» **TASKS FOR THIS EXERCISE**:
a – In the biography of Ruslan Goncharov, rewrite the passage starting at "Ruslan Nikolaevich Goncharov (Руслан" and ending at "European silver medalist.", swapping "partner" for "teammate".
b – According to the biography of Ruslan Goncharov, at what age did he switch from single skating to ice dancing?
c – Continue the biography of Ruslan Goncharov from the point where it stops.

» **TEXT PROVIDED**:
= = = =
Personal information
- Full name: Ruslan Nikolaevich Goncharov Ruslan Mykolayovych Honcharov
- Born: 20 January 1973 (age 53) Odessa, Ukrainian SSR
- Height: 1.85 m (6 ft 1 in)

Figure skating career
- Country: Ukraine
- Began skating: 1979
- Retired: 2006
| Event | Gold medal – first place | Silver medal – second place | Bronze medal – third place |
| Olympic Games | 0 | 0 | 1 |
| World Championships | 0 | 0 | 1 |
| European Championships | 0 | 2 | 1 |
| Grand Prix Final | 0 | 1 | 0 |
| Ukrainian Championships | 5 | 4 | 2 |
Medal list
Olympic Games
| Bronze medal – third place | 2006 Turin | Ice dance |
World Championships
| Bronze medal – third place | 2005 Moscow | Ice dance |
European Championships
| Silver medal – second place | 2005 Turin | Ice dance |
| Silver medal – second place | 2006 Lyon | Ice dance |
| Bronze medal – third place | 2004 Budapest | Ice dance |
Grand Prix Final
| Silver medal – second place | 2005–06 Tokyo | Ice dance |
Ukrainian Championships
| Gold medal – first place | 1999 Kyiv | Ice dance |
| Gold medal – first place | 2002 Kyiv | Ice dance |
| Gold medal – first place | 2004 Kyiv | Ice dance |
| Gold medal – first place | 2005 Kyiv | Ice dance |
| Gold medal – first place | 2006 Kyiv | Ice dance |
| Silver medal – second place | 1993 Odesa | Ice dance |
| Silver medal – second place | 1995 Kyiv | Ice dance |
| Silver medal – second place | 1997 Odesa | Ice dance |
| Silver medal – second place | 1998 Kyiv | Ice dance |
| Bronze medal – third place | 1994 Kyiv | Ice dance |
| Bronze medal – third place | 1996 Kyiv | Ice dance |

= Ruslan Honcharov =

Ukrainian ice dancer

Ruslan Nikolaevich Goncharov (Руслан Николаевич Гончаров or Руслан Миколайович Гончаров Ruslan Mykolayovych Honcharov; born 20 January 1973) is a Ukrainian ice dancer. With partner Elena Grushina, he is the 2006 Olympic bronze medalist, 2005 World bronze medalist, and two-time (2005, 2006) European silver medalist.

== Career ==
Goncharov began skating at the age of six. He was originally a single skater but grew too tall and switched to ice dancing when he was 13. He first competed with Elenora Gritsai but the partnership ended due to health problems. Goncharov is currently a coach teaching ice dance at the Ashburn Ice House in Ashburn, Virginia and at the Gardens Ice House in Laurel, Maryland.
= = = =
» **MATERIAL PROVIDED**:
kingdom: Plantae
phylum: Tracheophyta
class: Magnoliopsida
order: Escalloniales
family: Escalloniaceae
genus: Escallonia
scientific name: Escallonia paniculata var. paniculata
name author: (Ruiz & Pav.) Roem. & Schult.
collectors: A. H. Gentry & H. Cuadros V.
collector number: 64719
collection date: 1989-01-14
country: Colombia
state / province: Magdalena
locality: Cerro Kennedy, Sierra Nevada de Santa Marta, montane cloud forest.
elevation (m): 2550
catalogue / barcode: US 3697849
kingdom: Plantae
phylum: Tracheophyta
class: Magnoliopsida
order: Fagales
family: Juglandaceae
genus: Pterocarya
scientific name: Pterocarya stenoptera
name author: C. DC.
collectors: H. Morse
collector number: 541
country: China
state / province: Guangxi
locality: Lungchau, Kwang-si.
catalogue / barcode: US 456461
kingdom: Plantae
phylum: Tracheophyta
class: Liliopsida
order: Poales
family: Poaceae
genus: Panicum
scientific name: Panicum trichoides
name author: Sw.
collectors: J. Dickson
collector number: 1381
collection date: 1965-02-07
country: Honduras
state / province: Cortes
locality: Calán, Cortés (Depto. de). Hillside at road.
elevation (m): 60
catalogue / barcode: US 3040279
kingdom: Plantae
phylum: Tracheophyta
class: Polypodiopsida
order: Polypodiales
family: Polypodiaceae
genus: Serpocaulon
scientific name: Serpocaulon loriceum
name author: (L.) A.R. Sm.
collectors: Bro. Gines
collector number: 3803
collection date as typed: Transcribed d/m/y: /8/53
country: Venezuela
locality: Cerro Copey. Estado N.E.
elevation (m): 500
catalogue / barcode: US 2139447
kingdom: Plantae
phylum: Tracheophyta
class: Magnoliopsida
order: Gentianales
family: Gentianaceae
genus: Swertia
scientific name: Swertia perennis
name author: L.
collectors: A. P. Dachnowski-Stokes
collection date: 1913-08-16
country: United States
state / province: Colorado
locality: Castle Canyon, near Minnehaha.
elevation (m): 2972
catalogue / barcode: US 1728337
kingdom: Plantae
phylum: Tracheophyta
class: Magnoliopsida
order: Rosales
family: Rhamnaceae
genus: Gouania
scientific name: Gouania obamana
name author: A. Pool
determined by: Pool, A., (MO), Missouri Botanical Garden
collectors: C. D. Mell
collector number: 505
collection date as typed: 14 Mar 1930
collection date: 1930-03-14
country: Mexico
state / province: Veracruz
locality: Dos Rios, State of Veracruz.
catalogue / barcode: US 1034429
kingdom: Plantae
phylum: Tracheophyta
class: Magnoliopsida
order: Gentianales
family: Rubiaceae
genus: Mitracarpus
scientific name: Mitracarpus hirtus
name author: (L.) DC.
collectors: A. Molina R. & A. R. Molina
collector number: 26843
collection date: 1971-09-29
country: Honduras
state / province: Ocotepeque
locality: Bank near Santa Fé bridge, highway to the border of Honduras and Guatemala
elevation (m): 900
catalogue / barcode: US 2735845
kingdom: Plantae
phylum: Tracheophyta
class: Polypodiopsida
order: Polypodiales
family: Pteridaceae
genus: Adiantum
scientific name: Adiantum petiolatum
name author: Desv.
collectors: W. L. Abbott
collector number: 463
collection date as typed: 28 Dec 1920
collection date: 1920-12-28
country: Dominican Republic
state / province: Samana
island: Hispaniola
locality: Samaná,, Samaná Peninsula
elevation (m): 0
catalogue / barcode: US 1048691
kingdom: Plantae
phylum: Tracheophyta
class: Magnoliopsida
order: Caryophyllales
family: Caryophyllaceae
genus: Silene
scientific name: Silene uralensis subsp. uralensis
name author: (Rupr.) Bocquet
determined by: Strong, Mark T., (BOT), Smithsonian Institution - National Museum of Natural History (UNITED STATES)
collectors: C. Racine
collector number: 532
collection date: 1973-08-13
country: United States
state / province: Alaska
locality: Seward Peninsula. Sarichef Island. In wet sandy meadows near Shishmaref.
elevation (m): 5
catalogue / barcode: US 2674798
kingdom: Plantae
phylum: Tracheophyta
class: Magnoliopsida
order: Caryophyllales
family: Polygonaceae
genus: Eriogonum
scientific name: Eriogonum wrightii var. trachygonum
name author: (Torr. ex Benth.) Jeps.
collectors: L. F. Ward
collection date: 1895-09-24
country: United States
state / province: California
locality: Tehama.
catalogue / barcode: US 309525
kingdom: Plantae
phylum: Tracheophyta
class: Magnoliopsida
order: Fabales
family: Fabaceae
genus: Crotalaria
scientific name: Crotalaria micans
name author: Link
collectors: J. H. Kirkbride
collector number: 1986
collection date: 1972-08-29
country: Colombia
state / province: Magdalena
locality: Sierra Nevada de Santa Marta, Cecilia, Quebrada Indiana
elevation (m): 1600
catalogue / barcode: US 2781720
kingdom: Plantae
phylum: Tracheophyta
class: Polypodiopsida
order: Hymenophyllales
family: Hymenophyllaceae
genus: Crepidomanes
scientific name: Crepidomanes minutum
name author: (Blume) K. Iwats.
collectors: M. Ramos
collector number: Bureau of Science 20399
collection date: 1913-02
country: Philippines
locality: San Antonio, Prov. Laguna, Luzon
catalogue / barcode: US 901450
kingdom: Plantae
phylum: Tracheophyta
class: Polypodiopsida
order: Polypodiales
= = = =
» **ANSWERS PER TASK**:
a –
Ruslan Nikolaevich Goncharov (Руслан Николаевич Гончаров or Руслан Миколайович Гончаров Ruslan Mykolayovych Honcharov; born 20 January 1973) is a Ukrainian ice dancer. With teammate Elena Grushina, he is the 2006 Olympic bronze medalist, 2005 World bronze medalist, and two-time (2005, 2006) European silver medalist.

b – He switched to ice dancing at 13.

c –
Having trained in the same group in Odessa, Goncharov and Elena Grushina were paired together in 1989. They finished fourth at the 1992 Junior Worlds. They were 18th in their senior Worlds debut at the 1994 World Championships. In early 1997, Grushina and Goncharov began training with coaches Natalia Linichuk and Gennadi Karponosov in Newark, Delaware. They finished 15th at their first Olympics in 1998. They won their first Grand Prix medal, silver, at 1999 Skate Canada International.

Grushina and Goncharov were 9th at the 2002 Olympics and 6th at the 2002 World Championships. In the summer of 2002, they changed coaches to Tatiana Tarasova and Nikolai Morozov in Newington, Connecticut. During the 2002–03 season, they won three gold medals on the Grand Prix series, at 2002 Skate America, 2002 Skate Canada International, and 2002 Trophée Lalique. They qualified for the Grand Prix Final where they finished fourth. They were also fourth at the 2003 European Championships and fifth at the 2003 World Championships.

During the 2003–04 season, Grushina and Goncharov won three silver medals on the Grand Prix series, at 2003 Skate America, 2003 Cup of China, and 2003 NHK Trophy. They qualified for the Grand Prix Final where they again finished fourth, but a couple months later they won their first European medal, bronze, at the 2004 European Championships. They were fourth at the 2004 World Championships.

During the 2004–05 season, Grushina and Goncharov competed at one Grand Prix event, 2004 Cup of Russia, where they won the silver medal. Since they only competed at one event, they did not earn enough points to qualify for the Grand Prix Final. They won their second European medal, silver, at the 2005 European Championships. They capped off their season by winning their first World medal, bronze, at the 2005 World Championships.

During the 2005–06 season, Grushina and Goncharov competed at two Grand Prix events. They won silver at 2005 Skate Canada International and gold at 2005 Trophée Eric Bompard. They qualified for their third Grand Prix Final and came away with their first medal at the event, silver. They won their third European medal, silver, at the 2006 European Championships. At the 2006 Olympics, they were fifth in the compulsory dance but placed third in the original and free dances to capture their first Olympic medal. They retired after the Olympics.

== Personal life ==
Goncharov and Grushina were married in 1995 and divorced in 2008. Goncharov's brother, Artur, 15 years younger, also competed in ice dancing.

== Programs ==
(with Grushina)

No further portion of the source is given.